[DATA RECORDS]
'''
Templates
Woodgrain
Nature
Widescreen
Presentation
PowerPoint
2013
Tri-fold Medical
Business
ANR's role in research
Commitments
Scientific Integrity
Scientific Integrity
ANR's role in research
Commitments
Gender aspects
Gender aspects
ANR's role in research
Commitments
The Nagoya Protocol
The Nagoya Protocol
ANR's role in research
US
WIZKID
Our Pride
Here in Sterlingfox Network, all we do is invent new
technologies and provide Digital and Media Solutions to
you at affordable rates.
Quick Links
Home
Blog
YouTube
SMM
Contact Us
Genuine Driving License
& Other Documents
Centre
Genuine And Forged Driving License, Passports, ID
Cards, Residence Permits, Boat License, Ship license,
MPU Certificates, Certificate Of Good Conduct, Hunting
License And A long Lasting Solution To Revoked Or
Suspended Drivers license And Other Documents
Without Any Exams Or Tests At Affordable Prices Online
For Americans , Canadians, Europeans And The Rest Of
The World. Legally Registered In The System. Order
'''
[INSTRUCTIONS TO FOLLOW] Please copy out every line of the items above with no changes.

[ANSWER FOR THIS EXERCISE]
Templates
Woodgrain
Nature
Widescreen
Presentation
PowerPoint
2013
Tri-fold Medical
Business
ANR's role in research
Commitments
Scientific Integrity
Scientific Integrity
ANR's role in research
Commitments
Gender aspects
Gender aspects
ANR's role in research
Commitments
The Nagoya Protocol
The Nagoya Protocol
ANR's role in research
US
WIZKID
Our Pride
Here in Sterlingfox Network, all we do is invent new
technologies and provide Digital and Media Solutions to
you at affordable rates.
Quick Links
Home
Blog
YouTube
SMM
Contact Us
Genuine Driving License
& Other Documents
Centre
Genuine And Forged Driving License, Passports, ID
Cards, Residence Permits, Boat License, Ship license,
MPU Certificates, Certificate Of Good Conduct, Hunting
License And A long Lasting Solution To Revoked Or
Suspended Drivers license And Other Documents
Without Any Exams Or Tests At Affordable Prices Online
For Americans , Canadians, Europeans And The Rest Of
The World. Legally Registered In The System. Order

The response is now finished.